I see the price seems to have come down...
From $1500?
And would Heinlein be nominated for any awards today? Nope.
Five rules? http://www.sfwriter.com/ow05.htm
"On The Writing Of Speculative Fiction," by Robert A. Heinlein.
That last was from 1947, so it might be what you're thinking of
Bobbi: Last time I looked it was $5K. $1500 is a lot easier to work into the budget.
ZD: Here's a link to a .pdf of "On The Writing Of Speculative Fiction," by Robert A. Heinlein.
The first link goes to an article on RAH's 5 Rules of Writing, which I saw as part of his James Forestall speech at Annapolis.
That reminds me to buy the Part 2.
Just got it used on Amazon and it is on the way.
Now I have to refresh by rereading Part 1.
I expected that retiring would finally give me enough time to read, but I found that having time to read has exposed me to a lot more authors and I am finding more and more to read. I just realized that is awesome and is not a reason for complaining.
Monty James: what would he be writing today? His work was being nominated for Hugos and Nebulas as late a Job: A Comedy of Justice.
Z.D., I only know that as a fairly short list of rules.
D.W.: It is, but I still haven't got it to spend. Thank you *very* much for the link.
One of the more startling (at least to me) take-aways of the Patterson biography was the fact that Heinlein had correspondence with Paul Kantner of Jefferson Airplane and gave him permission to use some of his material in a song. He also wrote to Kantner about their music indicating that he listened to it and liked it. It made me wonder if he was ever a Jethro Tull fan...
I'm not sure why that was so startling to me, but the idea that the authors of my youth were actual human beings rather than the god-like figures I supposed them to be is still a revelation.

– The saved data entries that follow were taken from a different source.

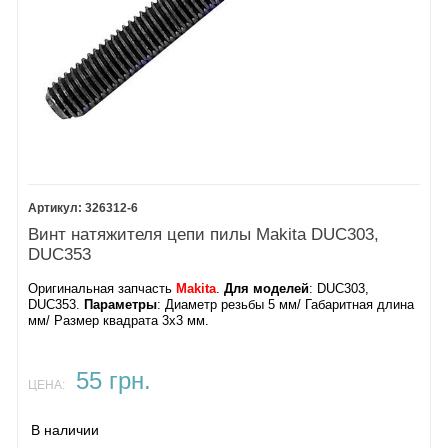
326312-6
Винт натяжителя цепи пилы Makita DUC303,
DUC353
Оригинальная запчасть
Makita
.
Для моделей
: DUC303,
DUC353.
Параметры
: Диаметр резьбы 5 мм/ Габаритная длина
мм/ Размер квадрата 3х3 мм.
55 грн.
ЦЕНА:
В наличии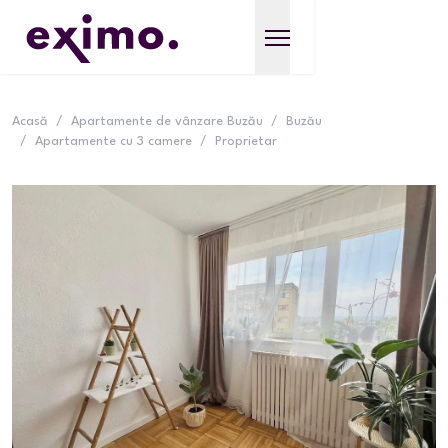
Acasă
/
Apartamente de vânzare Buzău
/
Buzău
/
Apartamente cu 3 camere
/
Proprietar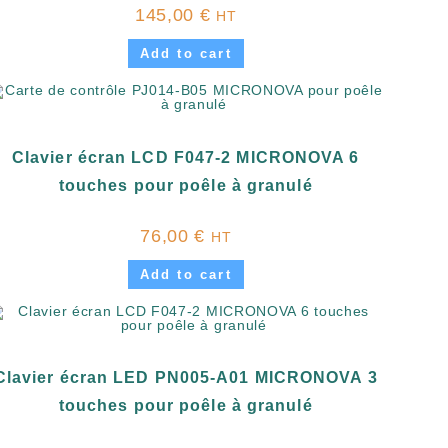
145,00
€
HT
Add to cart
Clavier écran LCD F047-2 MICRONOVA 6
touches pour poêle à granulé
76,00
€
HT
Add to cart
Clavier écran LED PN005-A01 MICRONOVA 3
touches pour poêle à granulé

I'll acknowledge that I, as Mr. Heinlein once had a character put it, "...am not an unbiased witness..." I grew up with his works. "The Green Hills of Earth
was the first thing of his that I can recall reading, and it marked me for life; I read Stranger in a Strange Land when I was twelve, and reread it frequently, picking up the things I missed because of youth and inexperience each time; Starship Troopers was a significant influence on my enlistment... I rather like Spider Robinson's take on him, both in his essay, "Rah, Rah, RAH", and his retrospective in Requiem, even if Spider occasionally ventures into hagiography. You can't ignore the man's contribution to SF, whether you agree with his stated views or not.